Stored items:
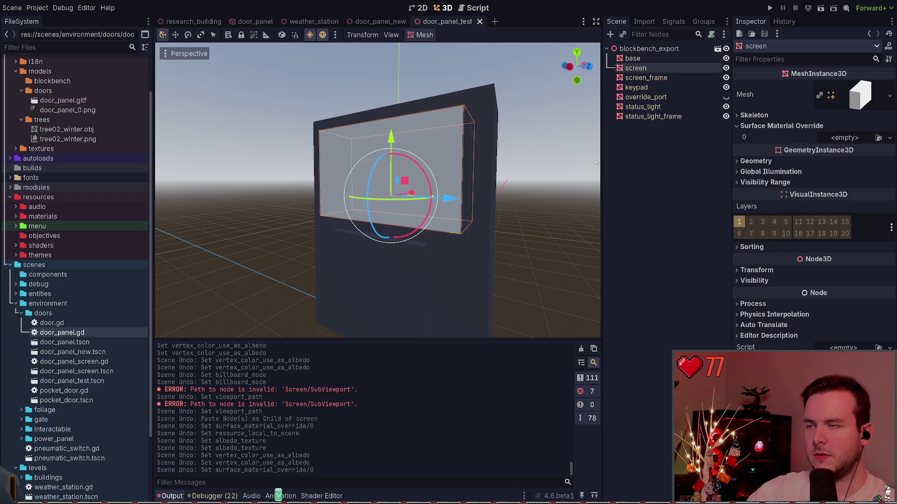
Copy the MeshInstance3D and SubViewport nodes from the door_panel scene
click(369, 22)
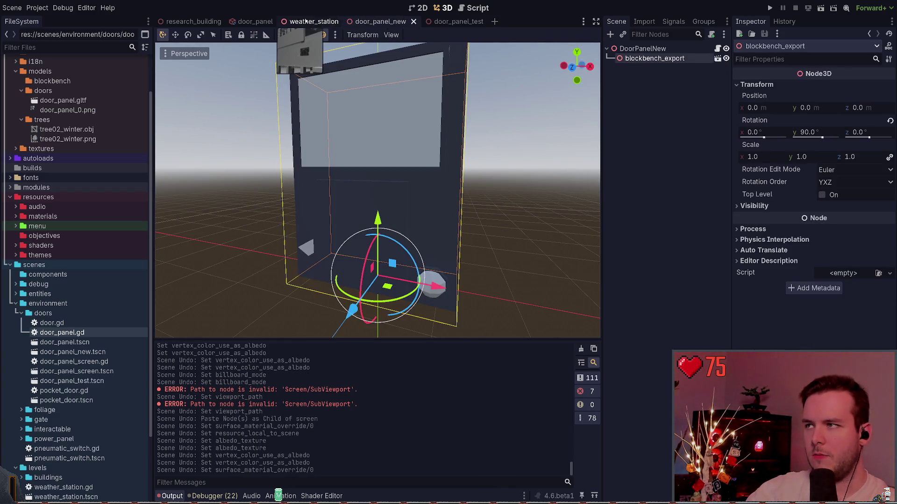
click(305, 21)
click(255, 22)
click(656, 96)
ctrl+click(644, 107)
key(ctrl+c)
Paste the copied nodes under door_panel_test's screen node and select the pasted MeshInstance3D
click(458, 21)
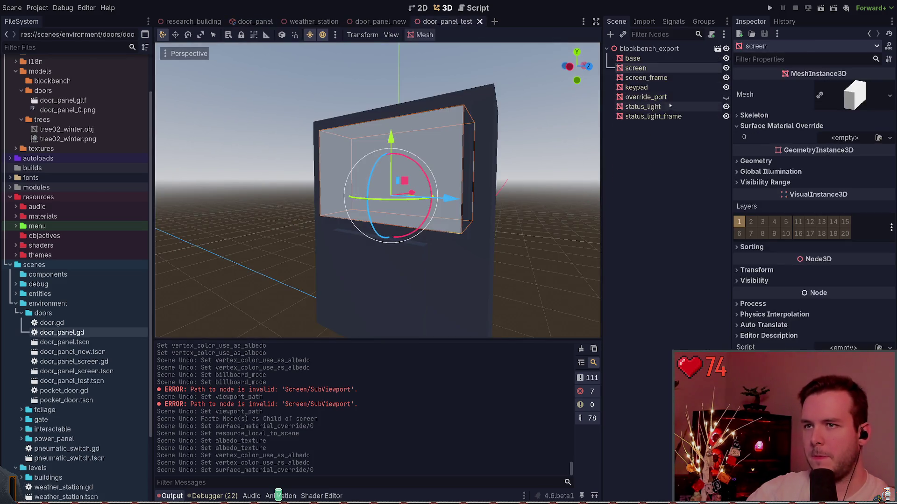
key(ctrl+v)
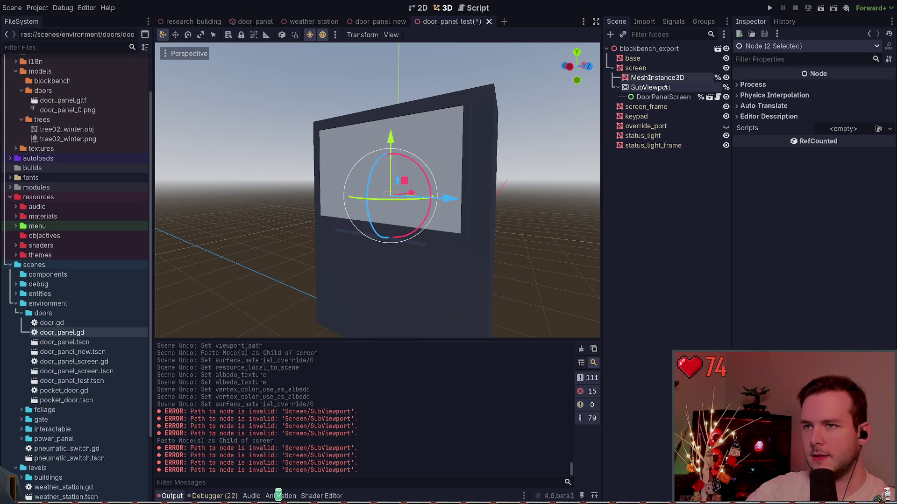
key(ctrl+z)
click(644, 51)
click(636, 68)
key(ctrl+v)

### Work request
Repeat every record above exactly. The pictures do not belong in the copy.

### Your solution
Copy the MeshInstance3D and SubViewport nodes from the door_panel scene
click(369, 22)
click(305, 21)
click(255, 22)
click(656, 96)
ctrl+click(644, 107)
key(ctrl+c)
Paste the copied nodes under door_panel_test's screen node and select the pasted MeshInstance3D
click(458, 21)
key(ctrl+v)
key(ctrl+z)
click(644, 51)
click(636, 68)
key(ctrl+v)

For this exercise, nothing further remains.